DATASET EXCERPTS:
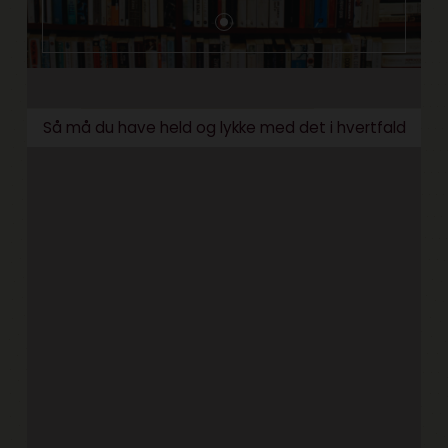
Så må du have held og lykke med det i hvertfald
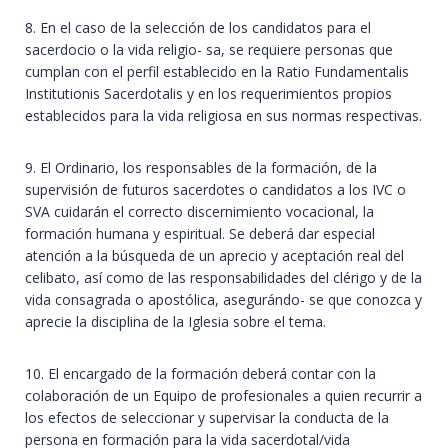
8. En el caso de la selección de los candidatos para el
sacerdocio o la vida religio- sa, se requiere personas que
cumplan con el perfil establecido en la Ratio Fundamentalis
Institutionis Sacerdotalis y en los requerimientos propios
establecidos para la vida religiosa en sus normas respectivas.
9. El Ordinario, los responsables de la formación, de la
supervisión de futuros sacerdotes o candidatos a los IVC o
SVA cuidarán el correcto discernimiento vocacional, la
formación humana y espiritual. Se deberá dar especial
atención a la búsqueda de un aprecio y aceptación real del
celibato, así como de las responsabilidades del clérigo y de la
vida consagrada o apostólica, asegurándo- se que conozca y
aprecie la disciplina de la Iglesia sobre el tema.
10. El encargado de la formación deberá contar con la
colaboración de un Equipo de profesionales a quien recurrir a
los efectos de seleccionar y supervisar la conducta de la
persona en formación para la vida sacerdotal/vida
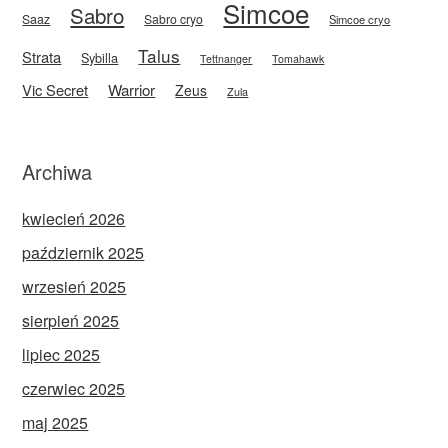
Simcoe
Sabro
Saaz
Sabro cryo
Simcoe cryo
Talus
Strata
Sybilla
Tettnanger
Tomahawk
Vic Secret
Warrior
Zeus
Zula
Archiwa
kwiecień 2026
październik 2025
wrzesień 2025
sierpień 2025
lipiec 2025
czerwiec 2025
maj 2025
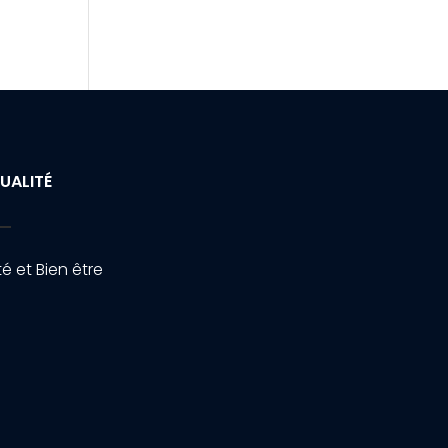
UALITÉ
é et Bien être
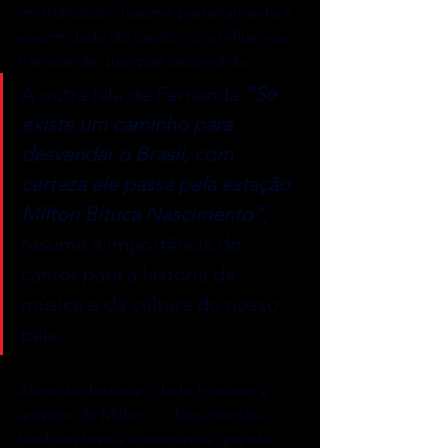
imortalidade”
 resume perfeitamente a 
enormidade do cantor, cuja influência 
transcende qualquer despedida. 
A outra fala de Fernanda 
“Se 
existe um caminho para 
desvendar o Brasil, com 
certeza ele passa pela estação 
Milton Bituca Nascimento”,
resume a importância do 
cantor para a história da 
música e da cultura do nosso 
país.
Além de destacar o lado humano e 
artístico de Milton, o documentário 
também revela a reverência que ele 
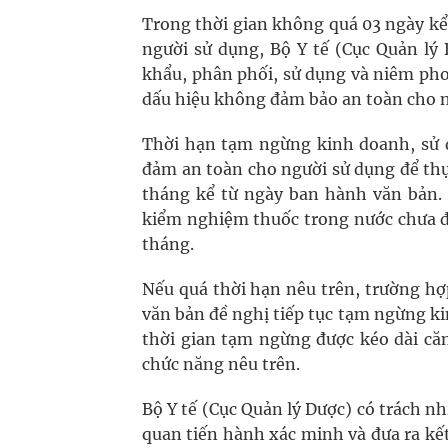
Trong thời gian không quá 03 ngày kể
người sử dụng, Bộ Y tế (Cục Quản lý
khẩu, phân phối, sử dụng và niêm pho
dấu hiệu không đảm bảo an toàn cho n
Thời hạn tạm ngừng kinh doanh, sử 
đảm an toàn cho người sử dụng để th
tháng kể từ ngày ban hành văn bản. 
kiểm nghiệm thuốc trong nước chưa đ
tháng.
Nếu quá thời hạn nêu trên, trường hợp
văn bản đề nghị tiếp tục tạm ngừng ki
thời gian tạm ngừng được kéo dài căn
chức năng nêu trên.
Bộ Y tế (Cục Quản lý Dược) có trách nh
quan tiến hành xác minh và đưa ra kế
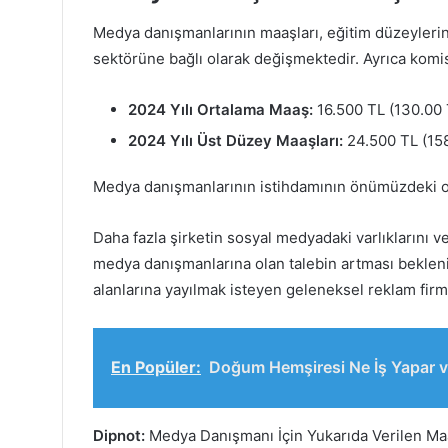
Medya danışmanlarının maaşları, eğitim düzeylerin
sektörüne bağlı olarak değişmektedir. Ayrıca komis
2024 Yılı Ortalama Maaş:
16.500 TL (130.00 
2024 Yılı Üst Düzey Maaşları:
24.500 TL (158
Medya danışmanlarının istihdamının önümüzdeki on
Daha fazla şirketin sosyal medyadaki varlıklarını ve 
medya danışmanlarına olan talebin artması bekleniyo
alanlarına yayılmak isteyen geleneksel reklam fi
En Popüler:
Doğum Hemşiresi Ne İş Yapar v
Dipnot:
Medya Danışmanı İçin Yukarıda Verilen Maa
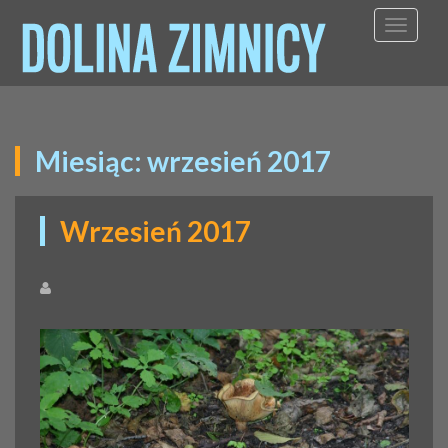
TOGGL
Miesiąc:
wrzesień 2017
Wrzesień 2017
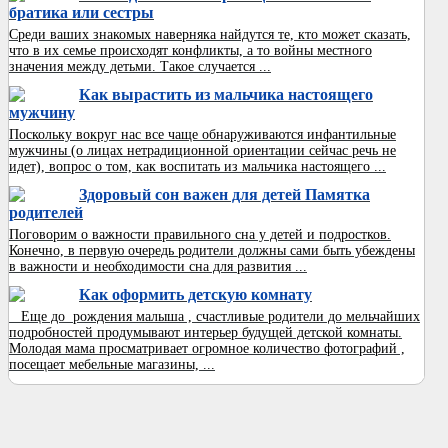
братика или сестры
Среди ваших знакомых наверняка найдутся те, кто может сказать,
что в их семье происходят конфликты, а то войны местного
значения между детьми. Такое случается ...
Как вырастить из мальчика настоящего
мужчину
Поскольку вокруг нас все чаще обнаруживаются инфантильные
мужчины (о лицах нетрадиционной ориентации сейчас речь не
идет), вопрос о том, как воспитать из мальчика настоящего ...
Здоровый сон важен для детей Памятка
родителей
Поговорим о важности правильного сна у детей и подростков.
Конечно, в первую очередь родители должны сами быть убеждены
в важности и необходимости сна для развития ...
Как оформить детскую комнату
Еще до рождения малыша , счастливые родители до мельчайших
подробностей продумывают интерьер будущей детской комнаты.
Молодая мама просматривает огромное количество фотографий ,
посещает мебельные магазины, ...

WORK TASK:
When you transcribe the lines above, keep every word exact but leave the pictures behind.

OUTPUT BELOW:
Så må du have held og lykke med det i hvertfald
8. En el caso de la selección de los candidatos para el
sacerdocio o la vida religio- sa, se requiere personas que
cumplan con el perfil establecido en la Ratio Fundamentalis
Institutionis Sacerdotalis y en los requerimientos propios
establecidos para la vida religiosa en sus normas respectivas.
9. El Ordinario, los responsables de la formación, de la
supervisión de futuros sacerdotes o candidatos a los IVC o
SVA cuidarán el correcto discernimiento vocacional, la
formación humana y espiritual. Se deberá dar especial
atención a la búsqueda de un aprecio y aceptación real del
celibato, así como de las responsabilidades del clérigo y de la
vida consagrada o apostólica, asegurándo- se que conozca y
aprecie la disciplina de la Iglesia sobre el tema.
10. El encargado de la formación deberá contar con la
colaboración de un Equipo de profesionales a quien recurrir a
los efectos de seleccionar y supervisar la conducta de la
persona en formación para la vida sacerdotal/vida
Simcoe
Sabro
Saaz
Sabro cryo
Simcoe cryo
Talus
Strata
Sybilla
Tettnanger
Tomahawk
Vic Secret
Warrior
Zeus
Zula
Archiwa
kwiecień 2026
październik 2025
wrzesień 2025
sierpień 2025
lipiec 2025
czerwiec 2025
maj 2025
UALITÉ
é et Bien être
imortalidade”
 resume perfeitamente a 
enormidade do cantor, cuja influência 
transcende qualquer despedida. 
A outra fala de Fernanda 
“Se 
existe um caminho para 
desvendar o Brasil, com 
certeza ele passa pela estação 
Milton Bituca Nascimento”,
resume a importância do 
cantor para a história da 
música e da cultura do nosso 
país.
Além de destacar o lado humano e 
artístico de Milton, o documentário 
também revela a reverência que ele 
Trong thời gian không quá 03 ngày kể
người sử dụng, Bộ Y tế (Cục Quản lý
khẩu, phân phối, sử dụng và niêm pho
dấu hiệu không đảm bảo an toàn cho n
Thời hạn tạm ngừng kinh doanh, sử 
đảm an toàn cho người sử dụng để th
tháng kể từ ngày ban hành văn bản. 
kiểm nghiệm thuốc trong nước chưa đ
tháng.
Nếu quá thời hạn nêu trên, trường hợp
văn bản đề nghị tiếp tục tạm ngừng ki
thời gian tạm ngừng được kéo dài căn
chức năng nêu trên.
Bộ Y tế (Cục Quản lý Dược) có trách nh
quan tiến hành xác minh và đưa ra kế
Medya danışmanlarının maaşları, eğitim düzeylerin
sektörüne bağlı olarak değişmektedir. Ayrıca komis
2024 Yılı Ortalama Maaş:
16.500 TL (130.00 
2024 Yılı Üst Düzey Maaşları:
24.500 TL (158
Medya danışmanlarının istihdamının önümüzdeki on
Daha fazla şirketin sosyal medyadaki varlıklarını ve 
medya danışmanlarına olan talebin artması bekleniyo
alanlarına yayılmak isteyen geleneksel reklam fi
En Popüler:
Doğum Hemşiresi Ne İş Yapar v
Dipnot:
Medya Danışmanı İçin Yukarıda Verilen Maa
TOGGL
Miesiąc:
wrzesień 2017
Wrzesień 2017
братика или сестры
Среди ваших знакомых наверняка найдутся те, кто может сказать,
что в их семье происходят конфликты, а то войны местного
значения между детьми. Такое случается ...
Как вырастить из мальчика настоящего
мужчину
Поскольку вокруг нас все чаще обнаруживаются инфантильные
мужчины (о лицах нетрадиционной ориентации сейчас речь не
идет), вопрос о том, как воспитать из мальчика настоящего ...
Здоровый сон важен для детей Памятка
родителей
Поговорим о важности правильного сна у детей и подростков.
Конечно, в первую очередь родители должны сами быть убеждены
в важности и необходимости сна для развития ...
Как оформить детскую комнату
Еще до рождения малыша , счастливые родители до мельчайших
подробностей продумывают интерьер будущей детской комнаты.
Молодая мама просматривает огромное количество фотографий ,
посещает мебельные магазины, ...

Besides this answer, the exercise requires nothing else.